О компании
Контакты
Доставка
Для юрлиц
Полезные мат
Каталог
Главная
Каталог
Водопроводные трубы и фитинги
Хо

^^^^^^^^

AIM OF THE TASK: Arrange the lines of the data above as a JSON list of strings, one string per line, leaving out any blank lines.

OUTPUT OF THE EXERCISE:
[
  "О компании",
  "Контакты",
  "Доставка",
  "Для юрлиц",
  "Полезные мат",
  "Каталог",
  "Главная",
  "Каталог",
  "Водопроводные трубы и фитинги",
  "Хо"
]